Exercise passage —
--- START ---

Agricore;.on CGEO (and BGCO), your welcome. Glad to repay my thanks for your highlighting of AA4 which I bought a few weeks back.
CGEO and BGEO continue their slow and steady rise of late. Be interesting to see your take in due course, the former for me in the deep value camp, the latter, high yield.
Hi Damofarl, I'll definitely be including CGEO in my Top 20. Thank you for mentioning this one.
Hi Gavster, I think speaking to a percentage decline with DEC kind of misses the underlying point. It's true the decline occurs in a steady state of around 10%. But that's not a 10% decline of the resource. It's a 10% decline in the current method to extract the resource. So if you factor in shut ins, work overs, compression, pumps and other techniques (and these are evolving year after year) then DEC have proven that 10% isn't a steady state - albeit there are costs to doing all of the above.
The better way to think of DEC is in terms of reserves and in terms of recognition of depletion. It's on the balance sheet and then it flows to the P&L as cost. On that basis the depletion is nowhere near 10%
If we take H1 2023 accounts, Natural gas and oil properties, net are $2,690m on the balance sheet and Depletion is $87.5m in the P&L. So one divided by the other that's 3.2% (per half year). And the numbers inverted show there are 15.5 years worth of production assuming a steady state. But of course the flow rates will decline which is how DEC arrive at the year 2095 for last production..... So I disagree they'll run out by 2030. Assuming of course the engineers reports are accurate (these are audited yearly) and that the depletion cannot accelerate between now and then. (Nice problem to have!)
I hope that helps explain anyway.
Interesting to see the discount to NAV now only 5.86%. That is much reduced.
NAV return for the year 14.16%
Defaults are rising but the level remains manageable and below cushion.
Many thanks for that Gavster -NBC; my contrarian way has drawn me to it!
I did hold HEFL, but I sold out with about a 2% profit around 300p, which took about a year.
I was attracted by the high yield and fund nature, as I'm sure you are aware but the SP and news was so sluggish. I hold another Henderson fund HHI and I'm very happy with that. TBH I didn't know enough about the downturn coming towards Asian markets so i was glad to be out and then watched the SP fall to the low 200s. Interestingly the chart looks similar to DEC, which back up the argument that the bears are firmly in control.
I wouldn't recommend, but of course if you can judge the bottom of that fall, then you'll be a winner.
Gavster-nbc; aye, I was betwixt and between to you there! What I was trying to say was I don't think the declination rate is the cause (whether you think it's 10 or 4%), just a general down on oil/gas stocks. My personal view is that there isn't 30 years left, but easily enough to clear all debt/pay dividends until 2030.

--- END ---

Input data —
--- START ---

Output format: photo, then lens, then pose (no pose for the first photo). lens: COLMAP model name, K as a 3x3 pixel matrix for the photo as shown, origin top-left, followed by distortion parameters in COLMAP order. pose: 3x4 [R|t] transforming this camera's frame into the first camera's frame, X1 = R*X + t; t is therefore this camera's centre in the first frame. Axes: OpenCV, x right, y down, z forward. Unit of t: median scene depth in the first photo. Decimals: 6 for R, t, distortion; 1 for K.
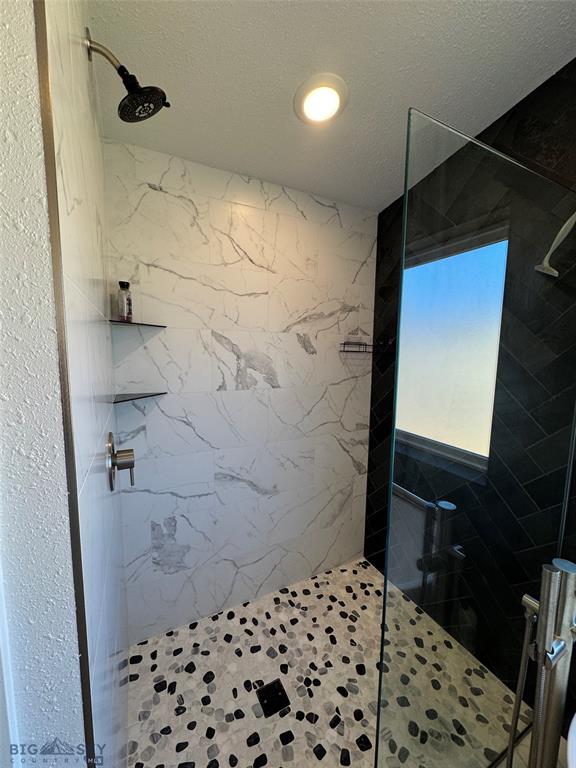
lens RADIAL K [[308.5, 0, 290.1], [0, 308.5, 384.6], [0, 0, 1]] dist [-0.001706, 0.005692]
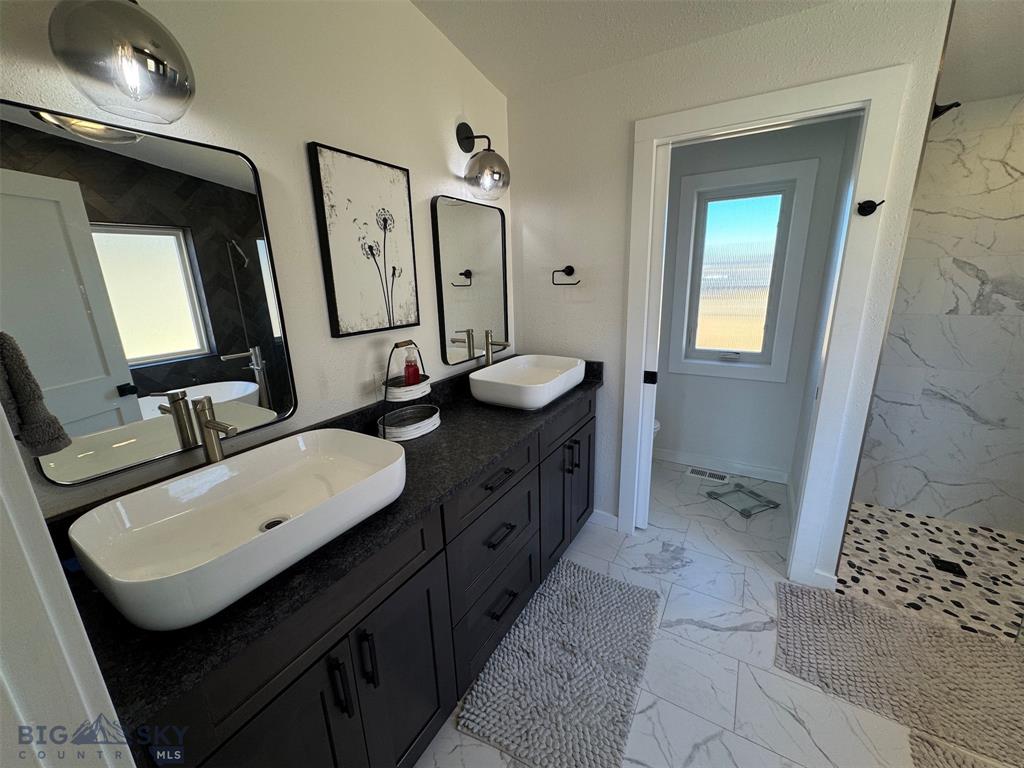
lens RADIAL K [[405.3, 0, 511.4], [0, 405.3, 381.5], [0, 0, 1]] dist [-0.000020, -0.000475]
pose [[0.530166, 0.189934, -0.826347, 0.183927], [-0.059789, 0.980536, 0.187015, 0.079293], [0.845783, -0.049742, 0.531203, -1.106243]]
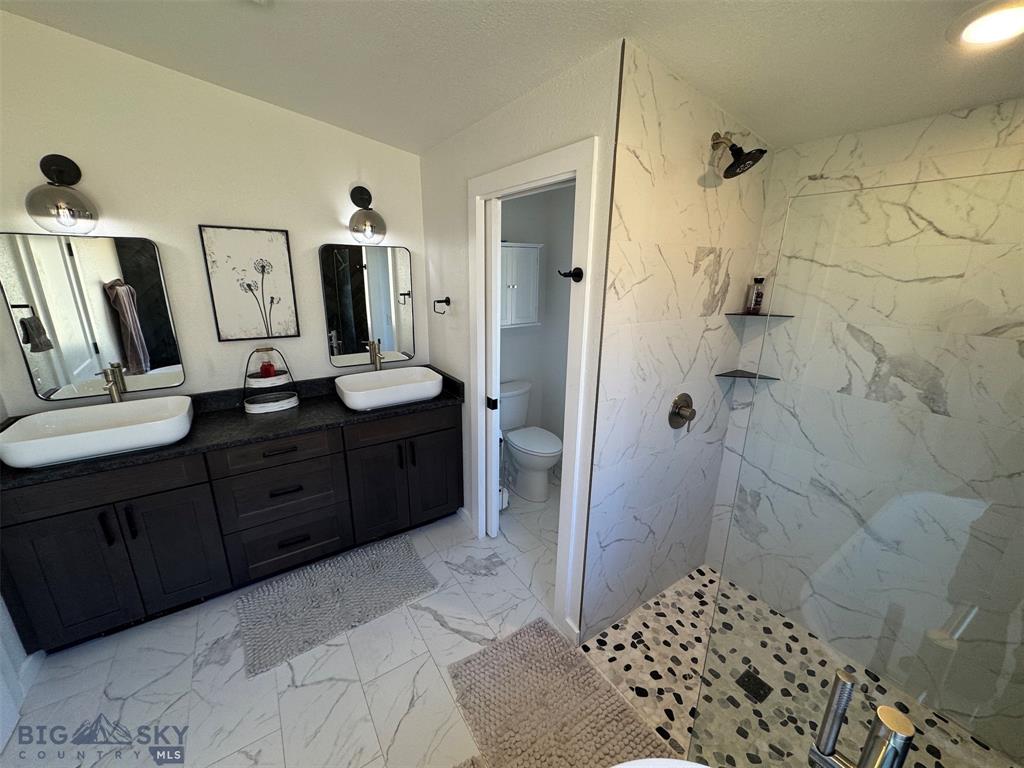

--- END ---

Parts of the exercise —
1. Please reproduce everything in the forum thread from "Interesting to see the" down to "firmly in control.".
2. Summarize the forum thread in two sentences.

Answers by item number —
1.
Interesting to see the discount to NAV now only 5.86%. That is much reduced.
NAV return for the year 14.16%
Defaults are rising but the level remains manageable and below cushion.
Many thanks for that Gavster -NBC; my contrarian way has drawn me to it!
I did hold HEFL, but I sold out with about a 2% profit around 300p, which took about a year.
I was attracted by the high yield and fund nature, as I'm sure you are aware but the SP and news was so sluggish. I hold another Henderson fund HHI and I'm very happy with that. TBH I didn't know enough about the downturn coming towards Asian markets so i was glad to be out and then watched the SP fall to the low 200s. Interestingly the chart looks similar to DEC, which back up the argument that the bears are firmly in control.

2. One poster argues that DEC's decline should be judged by reserves and depletion rather than a 10% production decline, and uses H1 2023 accounts to put depletion at 3.2% per half year. Another poster replies that the decline rate isn't the cause and points instead to a general downturn in oil and gas stocks, expecting easily enough to clear all debt and pay dividends until 2030.